-¡Hey cabrón!, ven que estoy tocando aquí... -Algo así decía la servilleta que Joaquín Sabina envió a Fito Páez desde una presentación que el español tuvo en Argentina. Según palabras de Fito no tuvo ningún inconveniente y habló con él por teléfono y fue, se emborracharon, cantaron, platicaron. Narra sencillo el proceso de reconciliación con su enemigo íntimo.
Acostumbro a escribir más sobre lo que me emociona que sobre lo que conozco. Esta será tan solo una especie de recomendación para los que gustan del arte exquisito. El último concierto grabado por Fito Páez en Madrid titulado “No sé si es Baires o Madrid” es una verdadera delicia.
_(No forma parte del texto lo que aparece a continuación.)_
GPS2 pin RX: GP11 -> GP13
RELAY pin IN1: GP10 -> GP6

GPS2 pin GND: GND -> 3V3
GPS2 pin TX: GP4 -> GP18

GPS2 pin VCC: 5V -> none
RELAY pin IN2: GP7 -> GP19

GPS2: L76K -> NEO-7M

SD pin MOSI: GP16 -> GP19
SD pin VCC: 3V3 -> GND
El formato del recital, con Páez al piano, sin más, apareciendo de vez en vez los invitados que estuvieron todos de lujo, refleja al artista más sencillo, más maduro, más con los pies en el piso.
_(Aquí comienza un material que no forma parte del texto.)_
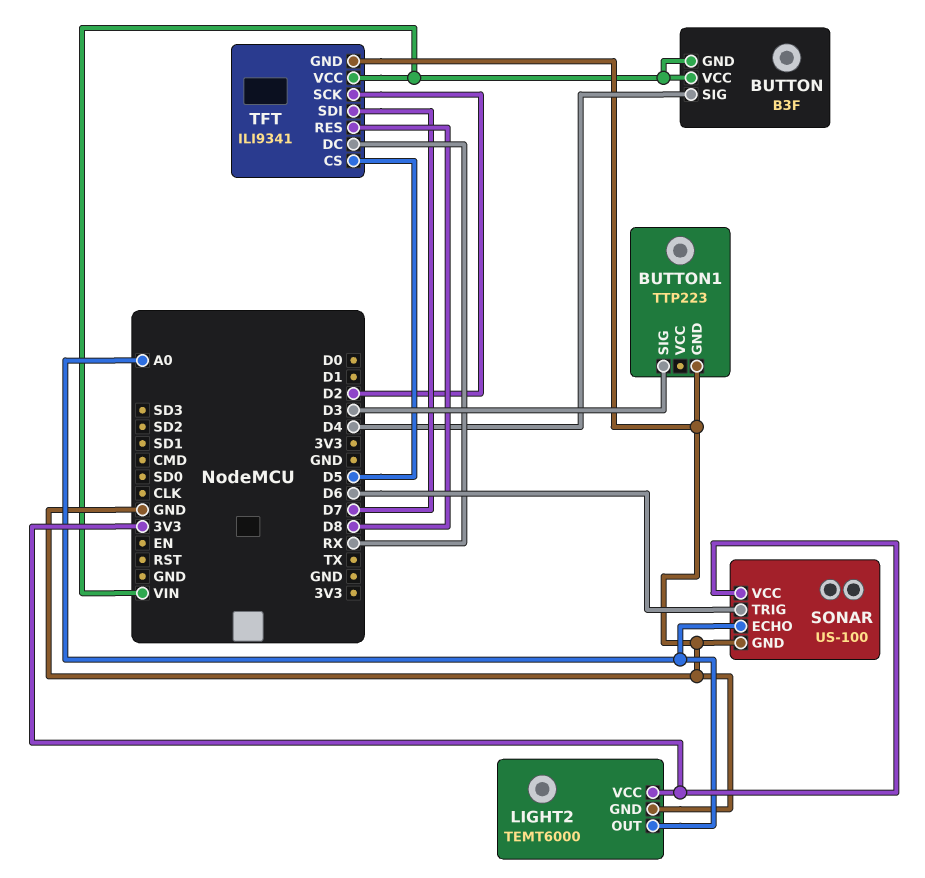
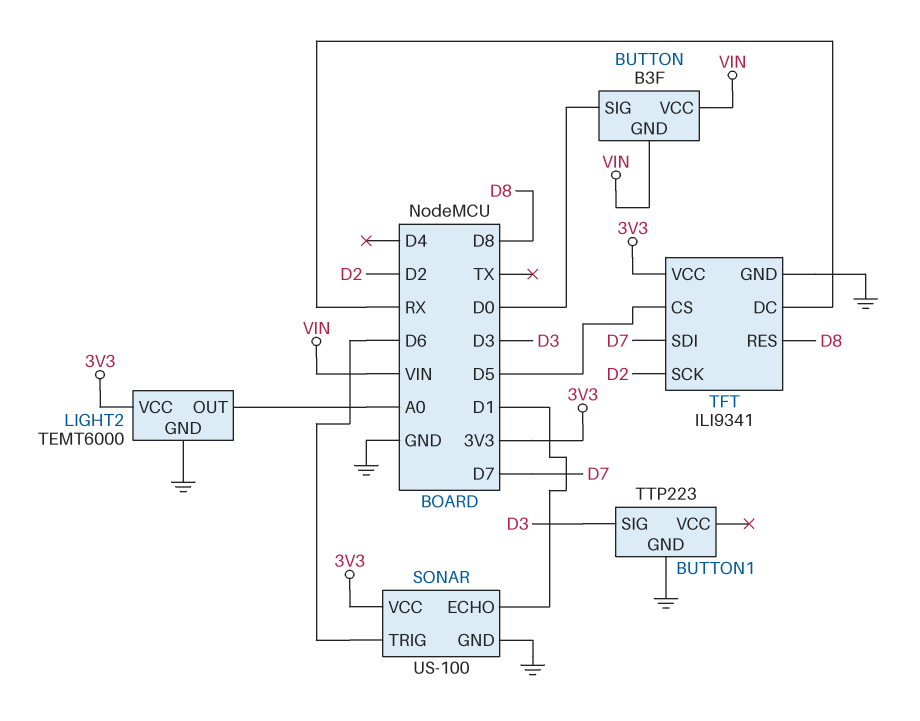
BUTTON pin SIG: D4 -> D0
SONAR pin ECHO: A0 -> D1
TFT pin VCC: VIN -> 3V3

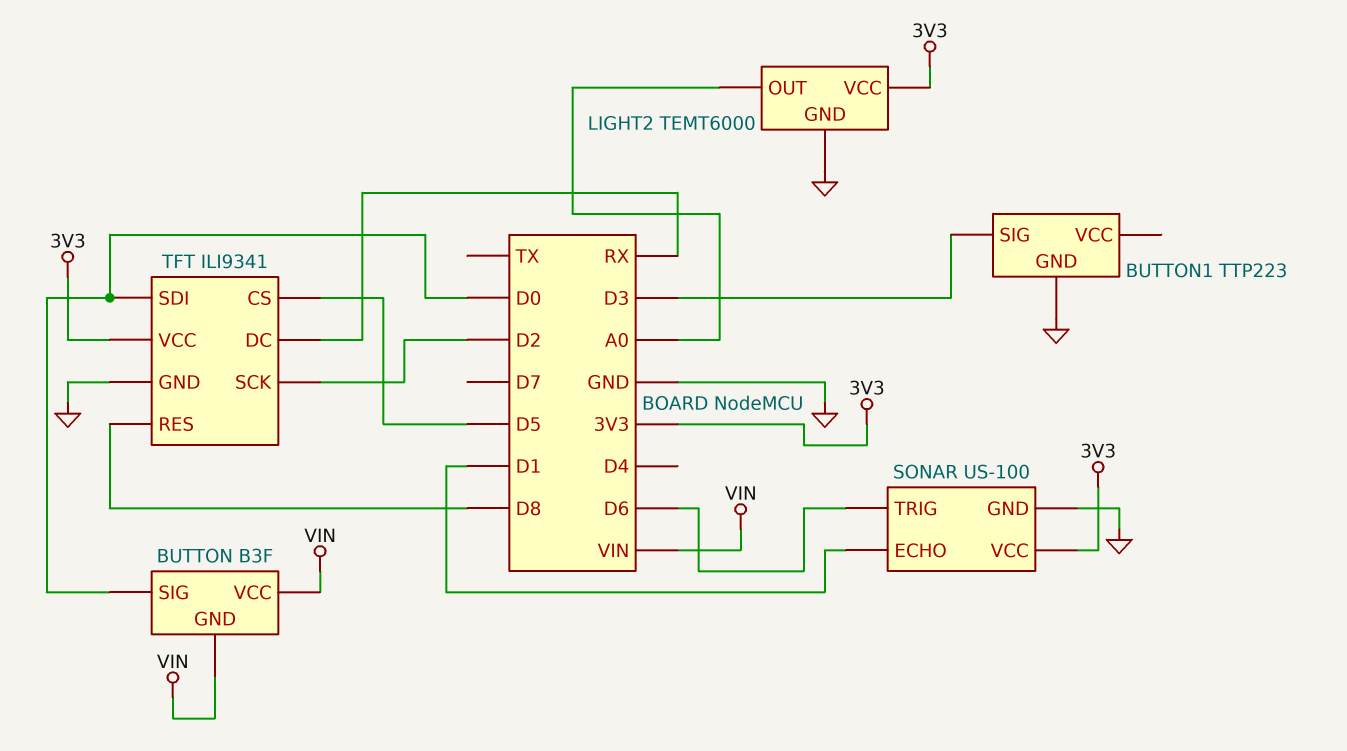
TFT pin SDI: D7 -> D0

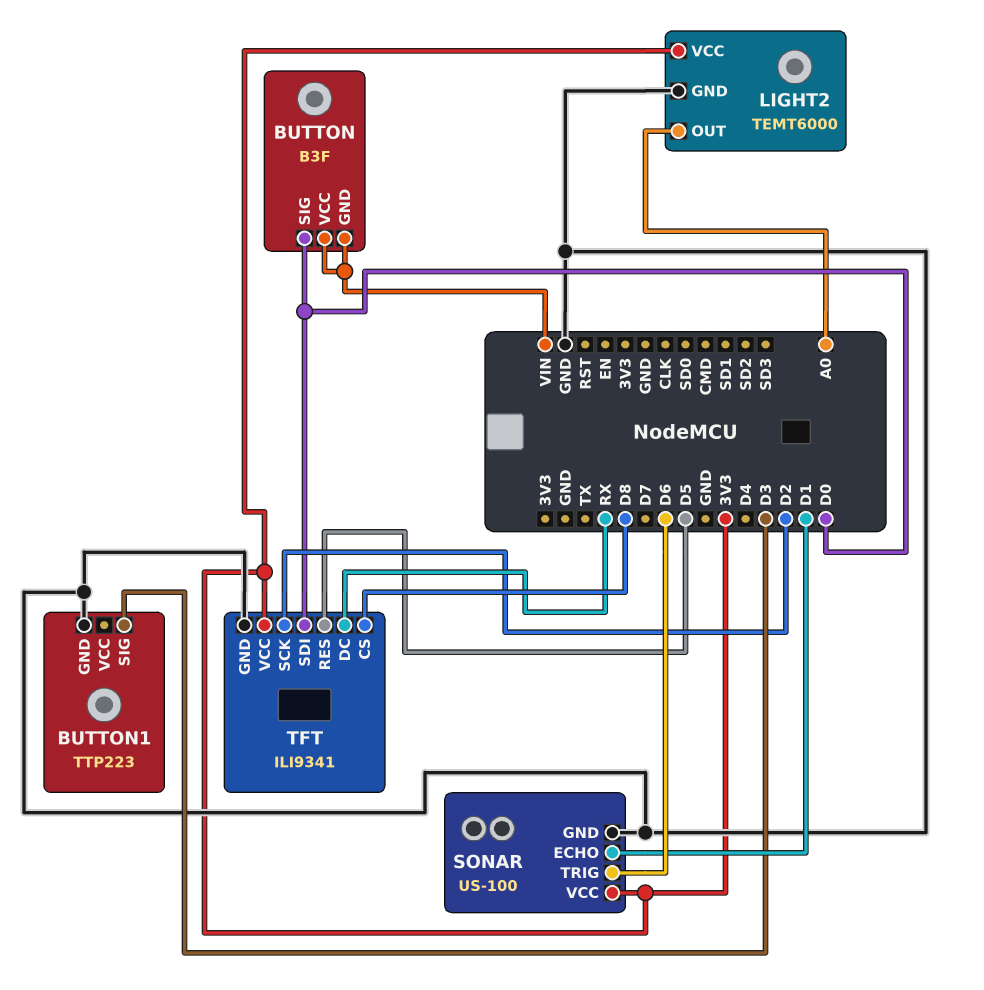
TFT pin CS: D5 -> D8
TFT pin RES: D8 -> D5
Tras abrir con “11 y 6”, el desfile de temas sigue, como lo dije antes, exquisito. Con una versión única de “La rueda mágica” acompañado por los hermanos Pereza. Una interpretación magnífica de “Yo vengo a ofrecer mi corazón” al lado de Pablo Milanés. Confieso que de Fito Páez siempre tuve una selección de canciones para escuchar, ya que no todas eran de mi total agrado. Era difícil congeniar con un disco completo del señor, exceptuando el disco en vivo “Euforia” que se grabara en el año 1996, el cual me parece un concierto magistral, y el material que grabo junto a Joaquín Sabina titulado “Enemigos Íntimos”, pero este, del que hablamos ahora es, en mi opinión, el despertar del genio argentino. “Un vestido y un amor” tema que también interpretó la gran Mercedes Sosa (Q.E.P.D.) y del que Arjona hizo una versión chafa –lo cual no es de extrañar-, esta vez aparece colgado de una voz femenina llamada Gala Évora, que a decir verdad resulto ser para mí, al igual que los hermanos Pereza un afortunado descubrimiento. El momento cumbre fue cuando el músico argentino llamó al escenario a Monsieur Madrid, refiriéndose a Joaquín Sabina, y se dispusieron a regalar un momento orgásmico cantando a dúo el tema “Contigo” del cantautor español, lanzándose frases mutuamente del tema, guiñándose y riendo sus conflictos pasados. “Me gusta mucho la gente que tiene la capacidad de sorprenderme siempre, y Sabina es uno de ellos” dijo alguna vez el rockero cuando le preguntaban acerca de su reconciliación con quien es considerado el Dylan hispano. Ni que decir de sus versiones solo, “Al lado del camino, “dar es dar”, entre otras, clásicas y no tan clásicas que hicieron de este concierto un material que seguro quedará registrado como uno de los mejores trabajos de Páez. Altamente recomendado.